Disclaimer: All characters belong to Stephanie Meyer except the original characters Nikki, David and Marie. I also own the plot line.
I do not own any part of the Twilight series
So my story Where Do I Belong has gone on a small hiatus simply because I didn't like the way I started it, yeah I know it only has one chapter but give me a break will 'ya. So this story is going to take it's place.
Please Review and let me know what you think.
I was never one for living by the rules, I believed in living my life to the fullest one day at a time. It was the way I lived ever since me and my mother died when I was fifteen. The loss of my mother hit me hard and I want into a shell never letting anyone in and never letting my true self out. My best friend Paul tried but I simply ignored him until he gave up, well I thought he gave up but I heard he'd gotten ill with something. But at the time I didn't care all I wanted was my mother back, the one person who was by my side apart from Paul as I was bullied day in day out. You see my father is full Quileute where was my mother was a pale face which makes me half. And some people decided to make fun of that, and it resulted in both me and Paul getting kicked out of school a few times for fighting my bullies.

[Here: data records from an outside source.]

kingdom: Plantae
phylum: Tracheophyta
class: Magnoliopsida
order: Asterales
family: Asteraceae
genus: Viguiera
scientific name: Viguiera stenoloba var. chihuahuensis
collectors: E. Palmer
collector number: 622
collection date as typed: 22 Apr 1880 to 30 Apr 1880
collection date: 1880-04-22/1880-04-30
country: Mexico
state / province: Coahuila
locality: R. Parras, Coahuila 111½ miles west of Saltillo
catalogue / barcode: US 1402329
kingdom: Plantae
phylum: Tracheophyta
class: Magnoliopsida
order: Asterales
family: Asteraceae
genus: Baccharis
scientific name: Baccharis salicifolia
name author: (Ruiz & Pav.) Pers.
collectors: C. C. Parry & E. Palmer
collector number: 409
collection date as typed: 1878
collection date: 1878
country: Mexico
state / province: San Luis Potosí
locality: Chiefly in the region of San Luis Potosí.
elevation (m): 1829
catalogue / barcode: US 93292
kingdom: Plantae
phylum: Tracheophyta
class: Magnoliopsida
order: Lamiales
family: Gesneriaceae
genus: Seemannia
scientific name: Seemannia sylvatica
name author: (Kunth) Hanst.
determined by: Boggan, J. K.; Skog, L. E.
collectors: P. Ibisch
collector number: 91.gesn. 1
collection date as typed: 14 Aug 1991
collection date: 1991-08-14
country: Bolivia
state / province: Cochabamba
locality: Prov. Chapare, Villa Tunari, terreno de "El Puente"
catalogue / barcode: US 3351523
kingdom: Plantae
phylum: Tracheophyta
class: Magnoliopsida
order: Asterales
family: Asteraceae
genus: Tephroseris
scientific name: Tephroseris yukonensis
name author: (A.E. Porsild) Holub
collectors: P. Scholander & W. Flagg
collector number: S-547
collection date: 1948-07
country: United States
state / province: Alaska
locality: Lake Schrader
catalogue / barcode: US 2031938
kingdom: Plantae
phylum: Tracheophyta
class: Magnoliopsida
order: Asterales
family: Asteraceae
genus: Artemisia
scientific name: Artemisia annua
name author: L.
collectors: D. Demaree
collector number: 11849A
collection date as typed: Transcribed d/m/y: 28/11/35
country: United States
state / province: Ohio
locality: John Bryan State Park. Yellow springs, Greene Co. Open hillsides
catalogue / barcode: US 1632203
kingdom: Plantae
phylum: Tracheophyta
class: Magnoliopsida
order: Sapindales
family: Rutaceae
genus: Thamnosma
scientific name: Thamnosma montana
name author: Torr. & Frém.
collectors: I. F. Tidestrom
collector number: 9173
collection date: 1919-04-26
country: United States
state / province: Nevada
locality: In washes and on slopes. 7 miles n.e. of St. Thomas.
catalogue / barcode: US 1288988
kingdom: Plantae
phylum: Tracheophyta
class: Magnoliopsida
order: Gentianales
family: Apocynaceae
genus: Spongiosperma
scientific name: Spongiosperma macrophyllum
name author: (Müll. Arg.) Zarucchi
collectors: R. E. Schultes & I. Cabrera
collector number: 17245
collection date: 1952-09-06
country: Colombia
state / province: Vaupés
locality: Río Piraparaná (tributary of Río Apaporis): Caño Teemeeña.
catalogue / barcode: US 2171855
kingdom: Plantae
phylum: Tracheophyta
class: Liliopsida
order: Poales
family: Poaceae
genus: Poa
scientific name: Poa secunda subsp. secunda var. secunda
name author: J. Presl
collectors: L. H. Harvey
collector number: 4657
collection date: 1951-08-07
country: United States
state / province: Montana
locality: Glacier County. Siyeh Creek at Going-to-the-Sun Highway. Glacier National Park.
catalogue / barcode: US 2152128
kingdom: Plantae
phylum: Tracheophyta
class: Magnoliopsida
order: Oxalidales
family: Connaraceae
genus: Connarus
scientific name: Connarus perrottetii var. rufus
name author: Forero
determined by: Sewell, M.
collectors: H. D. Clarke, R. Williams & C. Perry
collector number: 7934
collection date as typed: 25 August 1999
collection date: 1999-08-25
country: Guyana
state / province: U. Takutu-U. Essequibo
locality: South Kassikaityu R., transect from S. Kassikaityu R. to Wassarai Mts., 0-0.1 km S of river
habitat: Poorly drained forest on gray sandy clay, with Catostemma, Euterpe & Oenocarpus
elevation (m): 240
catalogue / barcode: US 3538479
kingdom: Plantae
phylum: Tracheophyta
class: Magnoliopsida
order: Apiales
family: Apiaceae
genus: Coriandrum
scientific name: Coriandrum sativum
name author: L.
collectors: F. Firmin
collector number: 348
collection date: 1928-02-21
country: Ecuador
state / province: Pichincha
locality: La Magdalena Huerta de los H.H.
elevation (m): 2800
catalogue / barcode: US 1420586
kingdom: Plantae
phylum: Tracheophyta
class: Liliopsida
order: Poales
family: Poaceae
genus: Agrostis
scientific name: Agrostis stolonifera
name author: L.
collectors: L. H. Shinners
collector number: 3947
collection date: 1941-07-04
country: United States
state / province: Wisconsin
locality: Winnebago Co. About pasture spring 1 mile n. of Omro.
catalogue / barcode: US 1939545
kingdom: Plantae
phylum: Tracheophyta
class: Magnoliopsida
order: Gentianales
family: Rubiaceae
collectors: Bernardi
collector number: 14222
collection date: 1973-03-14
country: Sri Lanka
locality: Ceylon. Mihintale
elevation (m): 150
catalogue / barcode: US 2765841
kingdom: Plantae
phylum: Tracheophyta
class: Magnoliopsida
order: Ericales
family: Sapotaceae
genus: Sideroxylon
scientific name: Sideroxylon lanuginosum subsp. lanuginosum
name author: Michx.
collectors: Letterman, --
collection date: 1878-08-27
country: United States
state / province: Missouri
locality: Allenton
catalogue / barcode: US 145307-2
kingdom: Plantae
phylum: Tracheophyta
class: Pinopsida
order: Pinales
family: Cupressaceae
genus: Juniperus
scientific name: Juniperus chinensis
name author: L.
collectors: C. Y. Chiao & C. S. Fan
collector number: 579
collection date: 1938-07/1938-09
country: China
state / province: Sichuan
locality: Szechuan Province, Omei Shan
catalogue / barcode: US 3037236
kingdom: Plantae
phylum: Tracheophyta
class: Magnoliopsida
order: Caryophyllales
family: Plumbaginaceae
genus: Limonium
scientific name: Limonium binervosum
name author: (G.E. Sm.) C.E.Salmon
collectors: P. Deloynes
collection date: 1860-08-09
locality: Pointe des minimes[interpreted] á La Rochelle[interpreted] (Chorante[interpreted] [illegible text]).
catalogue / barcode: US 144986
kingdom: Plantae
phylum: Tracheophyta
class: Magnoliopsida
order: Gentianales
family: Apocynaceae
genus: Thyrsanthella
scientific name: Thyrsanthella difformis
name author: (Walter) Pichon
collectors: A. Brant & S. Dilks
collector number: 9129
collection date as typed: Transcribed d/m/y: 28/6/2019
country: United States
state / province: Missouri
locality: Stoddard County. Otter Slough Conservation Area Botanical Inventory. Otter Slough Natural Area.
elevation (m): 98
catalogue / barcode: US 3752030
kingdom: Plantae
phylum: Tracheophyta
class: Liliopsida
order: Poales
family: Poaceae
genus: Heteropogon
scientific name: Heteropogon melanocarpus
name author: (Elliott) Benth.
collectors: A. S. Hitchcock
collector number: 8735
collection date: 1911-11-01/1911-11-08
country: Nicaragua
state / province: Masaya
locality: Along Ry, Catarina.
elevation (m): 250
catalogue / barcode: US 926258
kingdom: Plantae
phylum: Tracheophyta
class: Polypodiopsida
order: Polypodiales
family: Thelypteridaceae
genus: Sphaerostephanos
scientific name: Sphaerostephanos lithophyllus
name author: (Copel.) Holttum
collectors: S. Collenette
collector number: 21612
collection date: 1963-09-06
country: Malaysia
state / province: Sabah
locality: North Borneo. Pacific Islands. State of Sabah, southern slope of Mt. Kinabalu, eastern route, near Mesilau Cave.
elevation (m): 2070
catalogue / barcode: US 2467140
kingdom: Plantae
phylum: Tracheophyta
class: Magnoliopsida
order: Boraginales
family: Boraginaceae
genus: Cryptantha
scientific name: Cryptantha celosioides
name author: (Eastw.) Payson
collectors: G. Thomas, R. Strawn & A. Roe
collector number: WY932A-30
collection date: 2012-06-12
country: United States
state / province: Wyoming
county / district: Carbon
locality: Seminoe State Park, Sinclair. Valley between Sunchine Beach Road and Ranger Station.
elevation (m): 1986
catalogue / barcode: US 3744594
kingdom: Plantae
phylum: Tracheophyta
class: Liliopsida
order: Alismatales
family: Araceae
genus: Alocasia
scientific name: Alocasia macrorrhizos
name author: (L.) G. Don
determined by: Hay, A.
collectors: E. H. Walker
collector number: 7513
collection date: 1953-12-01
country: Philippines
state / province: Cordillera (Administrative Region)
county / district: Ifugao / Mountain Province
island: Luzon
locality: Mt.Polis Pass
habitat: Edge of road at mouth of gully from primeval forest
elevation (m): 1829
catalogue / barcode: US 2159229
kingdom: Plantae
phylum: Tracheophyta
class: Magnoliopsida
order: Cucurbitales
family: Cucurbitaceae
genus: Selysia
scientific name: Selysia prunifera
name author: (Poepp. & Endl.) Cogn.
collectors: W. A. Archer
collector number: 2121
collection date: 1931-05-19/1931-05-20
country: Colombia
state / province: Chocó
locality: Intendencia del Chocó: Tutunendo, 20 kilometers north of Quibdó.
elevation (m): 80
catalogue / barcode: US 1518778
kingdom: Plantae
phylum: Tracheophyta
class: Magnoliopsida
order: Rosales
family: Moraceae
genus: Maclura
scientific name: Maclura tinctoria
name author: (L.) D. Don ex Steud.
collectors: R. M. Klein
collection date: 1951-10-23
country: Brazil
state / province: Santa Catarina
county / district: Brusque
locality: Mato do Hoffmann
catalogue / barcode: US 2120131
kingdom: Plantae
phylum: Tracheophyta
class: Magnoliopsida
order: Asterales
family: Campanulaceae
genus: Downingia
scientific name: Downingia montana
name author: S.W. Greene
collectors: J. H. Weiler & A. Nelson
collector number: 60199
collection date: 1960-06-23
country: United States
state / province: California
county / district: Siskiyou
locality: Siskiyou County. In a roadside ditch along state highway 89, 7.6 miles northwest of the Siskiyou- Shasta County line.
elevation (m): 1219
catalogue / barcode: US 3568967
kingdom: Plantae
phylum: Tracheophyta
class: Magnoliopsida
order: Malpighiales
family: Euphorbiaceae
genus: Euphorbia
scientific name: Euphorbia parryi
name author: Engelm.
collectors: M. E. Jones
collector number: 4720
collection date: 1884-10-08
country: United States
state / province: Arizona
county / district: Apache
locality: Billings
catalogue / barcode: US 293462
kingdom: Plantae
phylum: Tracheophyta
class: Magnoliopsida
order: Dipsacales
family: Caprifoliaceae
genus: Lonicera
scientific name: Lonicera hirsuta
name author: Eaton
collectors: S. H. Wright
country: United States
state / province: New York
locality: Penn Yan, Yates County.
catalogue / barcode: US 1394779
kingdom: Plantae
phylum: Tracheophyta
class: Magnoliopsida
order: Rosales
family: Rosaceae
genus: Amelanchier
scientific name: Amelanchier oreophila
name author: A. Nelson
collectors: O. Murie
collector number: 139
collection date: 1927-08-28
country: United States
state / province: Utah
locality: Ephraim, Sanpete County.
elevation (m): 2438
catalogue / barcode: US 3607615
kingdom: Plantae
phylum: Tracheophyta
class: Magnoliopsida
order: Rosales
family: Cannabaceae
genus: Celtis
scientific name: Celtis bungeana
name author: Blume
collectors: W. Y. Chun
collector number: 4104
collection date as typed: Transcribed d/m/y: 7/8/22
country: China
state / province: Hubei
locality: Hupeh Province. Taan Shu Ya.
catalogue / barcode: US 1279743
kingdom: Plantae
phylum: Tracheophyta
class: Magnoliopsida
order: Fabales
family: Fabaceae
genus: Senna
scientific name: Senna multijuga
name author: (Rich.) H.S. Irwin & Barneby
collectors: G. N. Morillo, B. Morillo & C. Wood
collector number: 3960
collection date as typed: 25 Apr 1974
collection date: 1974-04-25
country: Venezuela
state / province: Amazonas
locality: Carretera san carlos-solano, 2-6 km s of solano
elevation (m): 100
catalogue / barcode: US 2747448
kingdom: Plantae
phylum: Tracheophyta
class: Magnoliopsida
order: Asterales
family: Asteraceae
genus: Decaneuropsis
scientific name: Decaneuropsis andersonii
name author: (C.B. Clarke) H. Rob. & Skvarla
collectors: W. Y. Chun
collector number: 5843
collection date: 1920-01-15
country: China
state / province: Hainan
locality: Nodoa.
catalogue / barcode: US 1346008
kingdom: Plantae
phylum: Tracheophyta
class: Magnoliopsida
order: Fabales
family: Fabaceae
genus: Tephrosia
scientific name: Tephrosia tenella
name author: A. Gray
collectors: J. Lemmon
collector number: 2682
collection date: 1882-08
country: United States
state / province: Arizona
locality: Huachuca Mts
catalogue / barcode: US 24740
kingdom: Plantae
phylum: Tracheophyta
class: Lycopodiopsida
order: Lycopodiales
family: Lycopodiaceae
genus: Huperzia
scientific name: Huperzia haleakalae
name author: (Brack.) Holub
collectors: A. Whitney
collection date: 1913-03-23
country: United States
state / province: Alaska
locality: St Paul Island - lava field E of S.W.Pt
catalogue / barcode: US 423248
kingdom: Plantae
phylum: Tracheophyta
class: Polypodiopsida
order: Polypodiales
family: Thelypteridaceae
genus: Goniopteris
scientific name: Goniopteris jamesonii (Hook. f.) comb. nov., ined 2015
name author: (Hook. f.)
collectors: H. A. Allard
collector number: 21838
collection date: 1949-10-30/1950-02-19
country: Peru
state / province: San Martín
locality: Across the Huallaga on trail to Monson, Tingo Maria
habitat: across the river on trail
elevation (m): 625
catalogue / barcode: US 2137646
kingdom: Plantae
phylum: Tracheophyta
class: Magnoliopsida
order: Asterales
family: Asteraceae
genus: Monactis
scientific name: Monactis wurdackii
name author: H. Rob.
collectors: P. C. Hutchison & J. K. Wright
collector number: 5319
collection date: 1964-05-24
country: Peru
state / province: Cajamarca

After my mother died my father packed us up and moved us to San Diego, California in hopes of starting a new life. And start a new life is what I did. There was one main sport, well night sport that was the main attraction in San Diego and that was Street Racing. I watched and race one night and I knew from that moment on I had found something to make me whole again even if it was for a few moments. A few moments where your whole life depends on how well you can control your car, one slip up and you'll never see your next sunrise.
My dad was always interested in cars; he was always fixing them up in his spare time. So when I knew I wanted to be a street racer I went to him and let's just say he wasn't impressed at all. Though after getting my hands on a scrap car, an empty shell of a Nissan Skyline Gtr and devoting all of my time to bringing it to life. And I mean all of my time, I started skipping school cutting down my sleeping. After seeing this, my dad came around and helped me bring the car to life, but my father being the person he is made me make a promise.
"Keep yourself safe, I don't want to be burying you beside your mother so soon"
When my father said those words to me I saw the main in his eyes and I made that promise and also a promise to my self. A promise that I would never cause my father pain, I would make sure that I was one of the best street racers but at the same time I would also be the safest. As I turned sixteen and devoted my time to getting my driving techniques perfected I met a fellow street racer by the name of Melia, well Melia to me, to everyone in the Street racing business she was known as Long Beach, her racing name, a play on where she was from. She taught me how to push my limits, how to learn where my boundary line was and extend it. The two of us because more them friends, she became like my sister the only person who I let see under the mask I had learnt to wear so well.
Three weeks after meeting Melia I had my first race and I came in first place, I felt something I've never felt before in my life and it filled every single fibre of my body and it made me feel as though I was invincible and could take anything on. After that I kept racing and earned a name for myself, well kind of. I went by the name Chaos and every time I climbed behind the wheel of the car I became her. Kind of like a split personality and it was my way of dealing with things, becoming someone else. My father never asked any questions and I never told him anything, we lived like that up until the morning of my seventeenth birthday. I had just done a race the night before and I was driving Melia home when a car slammed into the side of us slamming the car of the side of the road.
All I remember was the sound of shattering glass and screaming, I woke up in the hospital three days later to my father a look of worry etched on his face and two police officers stood in the doorway. The police officers explained to me that the driver of the other car had been drunk and hadn't seen us, well so he said. The only thing that had gotten to me and caused me to cry a river of tears was when they told me Melia had died on impact. Once again I felt like my whole world was caving in, I had lost another person who had meant so much to me, one of the few people who saw the real me. Realization dawned on me that I only had my father left now and I swore on everything in me that I would never let anyone else get close to me, as that way I wouldn't have to go through the pain of losing another person.
When I was released from hospital I spent every minute of every day in my room, I never left, I never ate and I hardly cared for my appearance. My father seeing the pain was in decided to once again pack us up and move us, but this time he was taking us back to La Push. To begin with I hated the idea of moving back to the place where the memories of losing my mother were, but I realised that here held memories of losing someone so I couldn't really use that as an argument. Plus I could see my father missed his brother, Sam Uley.
I never really liked my Uncle Sam, especially after he broke Leah Clearwater's heart and started dating her cousin. That didn't settle well with me and I hated my uncle since. But my father never saw a problem with his brother so I learnt to keep my opinion to myself. And as I sat there and listened to my father beg me to come back to La Push with him I knew I had to. Ever since my mum died he has done everything he can to keep my happy, the least I could do was return the favour.
So that leads me to where I am now, sat on a plane bound for Port Angeles. I don't know what to expect from going back home, will everything be the way I left it. How is Paul after he got ill when I left. So may questions, with very little answers. But I do know that I am going into this with an open mind, as hell nothing else can happen to turn my world upside down. Can it?
Oh and my names Nikki, I should have said that in the beginning huh?